Task requirements —
1. Say whether each statement agrees with the tool description review below, answering yes or no and quoting the deciding words: (a) The annotations already indicate destructiveHint=true. (b) The review finds contradictions between the description and the annotations. (c) The description front-loads the overall purpose.
2. Write out the tool description review from "Agents need to" to "on first attempt?", replacing "parse" with "read".

Does the description disclose side effects, auth requirements, rate limits, or destructive behavior?

The description discloses behavioral traits beyond annotations, including the possibility of destructive actions (remove with force) and async job polling for status. Annotations already indicate destructiveHint=true, and the description adds context about dependent checking and embedding behavior. No contradictions.

Agents need to know what a tool does to the world before calling it. Descriptions should go beyond structured annotations to explain consequences.

Conciseness4/5

Is the description appropriately sized, front-loaded, and free of redundancy?

The description is well-structured with sections and bullet points, front-loading the overall purpose. It is concise given the tool's complexity, though a few redundant phrases could be trimmed. Each sentence adds value.

Shorter descriptions cost fewer tokens and are easier for agents to parse. Every sentence should earn its place.

Completeness4/5

Given the tool's complexity, does the description cover enough for an agent to succeed on first attempt?

Record set —

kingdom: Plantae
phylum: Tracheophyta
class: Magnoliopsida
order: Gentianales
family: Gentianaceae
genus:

List of solutions —
1.
(a) Yes: "Annotations already indicate destructiveHint=true"
(b) No: "No contradictions."
(c) Yes: "front-loading the overall purpose"

2.
Agents need to know what a tool does to the world before calling it. Descriptions should go beyond structured annotations to explain consequences.

Conciseness4/5

Is the description appropriately sized, front-loaded, and free of redundancy?

The description is well-structured with sections and bullet points, front-loading the overall purpose. It is concise given the tool's complexity, though a few redundant phrases could be trimmed. Each sentence adds value.

Shorter descriptions cost fewer tokens and are easier for agents to read. Every sentence should earn its place.

Completeness4/5

Given the tool's complexity, does the description cover enough for an agent to succeed on first attempt?